Millennials and Student Debt: We Knew They Were Wrong!
For almost a year now, we have been trying to debunk the myth that student debt is keeping the vast majority of Millennials from purchasing a home.
We explained that Millennials have purchased more homes over a recent twelve month period than any other generation as was reported by the National Association of Realtors).
We explained that the homeownership rate of people currently between the ages of 25-29 is 34.3%. That is higher than the 33.6% rate members of the previous generation (people currently between the ages of 45-49) achieved when they were that age (as per John Burns Consulting).
We explained that a recent survey showed that almost three out of every four (74%) young adults between the ages of 18-34 plan to buy a home in the next five years with 32% planning to do it in the next twelve months.
However, no matter how hard we tried, the same recourse was trumpeted back at us – What about student debt?
The good news is that the real facts about student debt are coming to light. Last week, The New York Times posted an article titled The Reality of Student Debt Is Different from the Clichés. This article went into great depth regarding the findings of a new study just released by the Brookings Institution, Is a Student Loan Crisis on the Horizon? which looked at data through 2010. The NYT article quoted key elements of the report:
58% of young-adult households have less than $10,000 in debt. An additional 18% have between $10,000 and $20,000
36% of households with people between the ages of 20 and 40 had education debt, up from 14% in 1989. Some of the increase stems from the good news that more people are going to college.
Taking financial aid into account, the average tuition at private (nonprofit) colleges has not increased any faster than overall inflation over the last decade.
Because the incomes of college graduates have grown since the early 1990s, the share of income that a typical student debtor has to devote to loan payments is only marginally higher than it was in the early 1990s — and somewhat lower than it was in late 1990s. It was 3.5% in 1992, 4.3% in 1998 and 4% in 2010.
The burden for the people with the most debt is significantly lower today than two decades ago.

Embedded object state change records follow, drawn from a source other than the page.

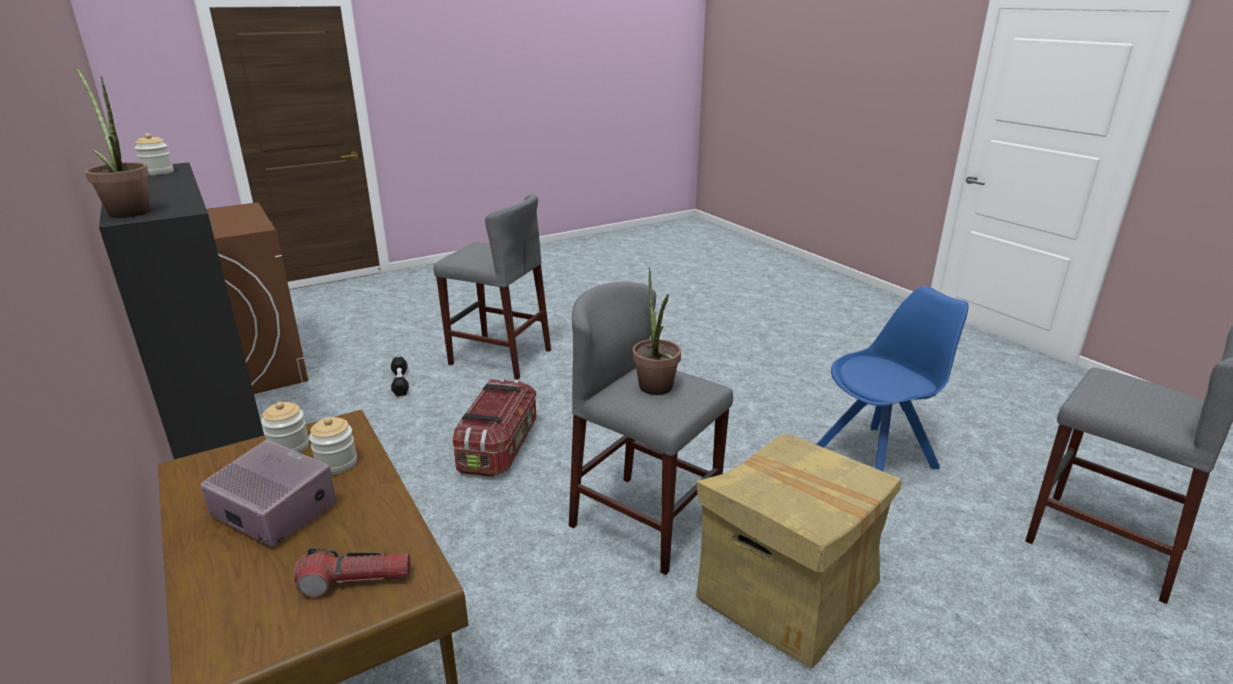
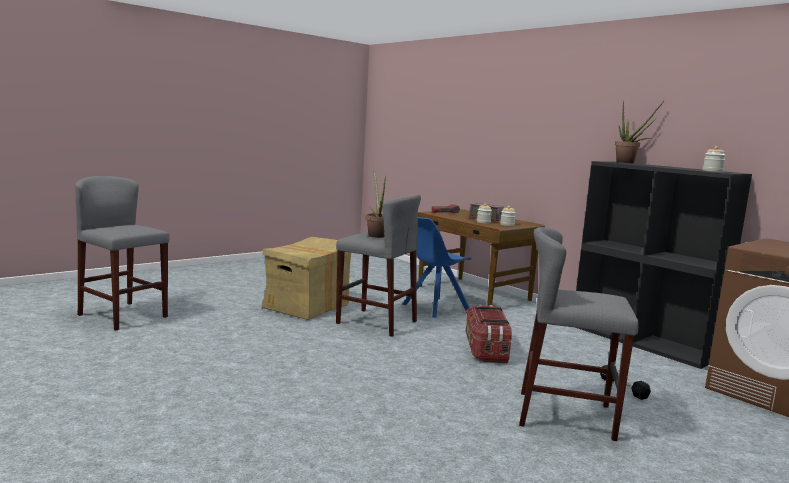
camera: 170 degrees right, 15 degrees down
(878, 457) = (214, 346): blue chair -> blue chair (434, 308)

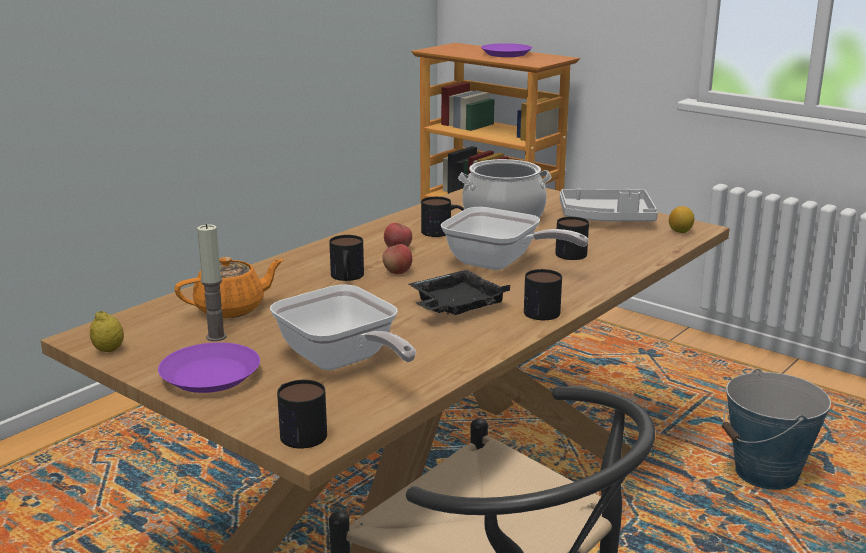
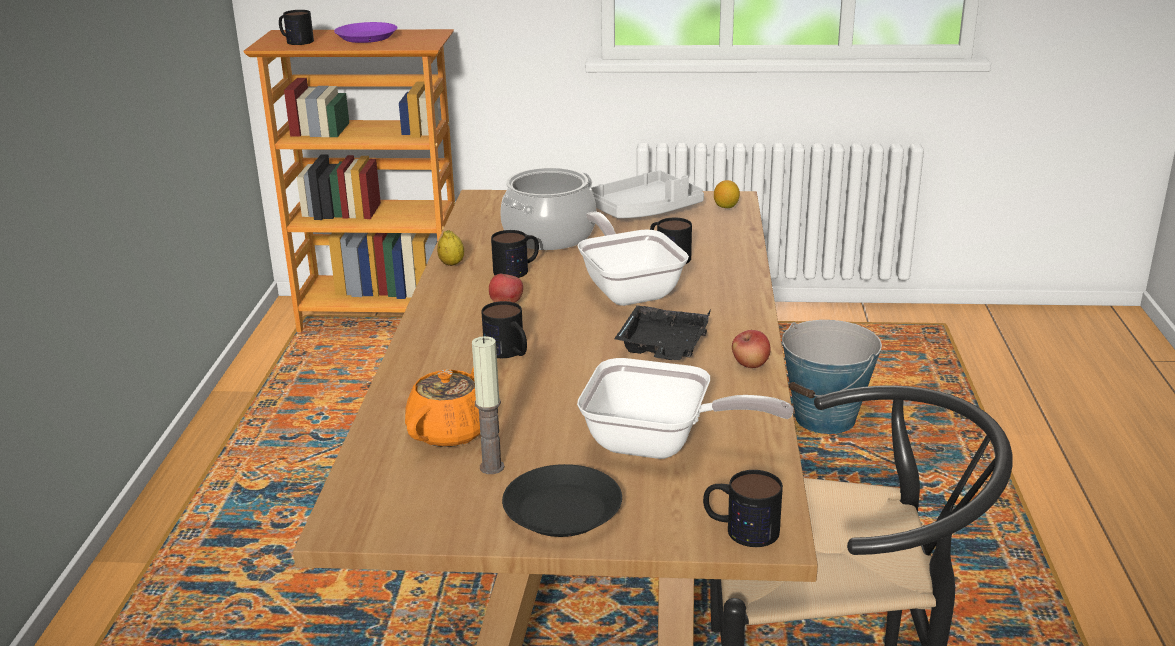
camera: 35 degrees left, 5 degrees up
(109, 350) = (401, 529): lemon -> lemon (451, 264)
(210, 375) = (561, 510): purple plate -> black plate
(397, 272) = (548, 329): apple -> apple (750, 364)
(499, 264) = (628, 289): frying pan -> frying pan turned 105 degrees counterclockwise
(537, 309) = (736, 326): mug -> mug (295, 41)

Someone at the 90th percentile of debt had to devote 15% of their income to repayment in 2010, down from 20% in 1992.
The authors of the actual study put it simply in their conclusion:
“Despite the widely held belief that circumstances for borrowers with student loan debt are growing worse over time, our findings reveal no evidence in support of this narrative. In fact, the average growth in lifetime income among households with student loan debt easily exceeds the average growth in debt, suggesting that, all else equal, households with debt today are in a better financial position than households with debt were two decades ago. Furthermore, the incidence of burdensome monthly payments does not appear to have become more widespread over the last two decades.”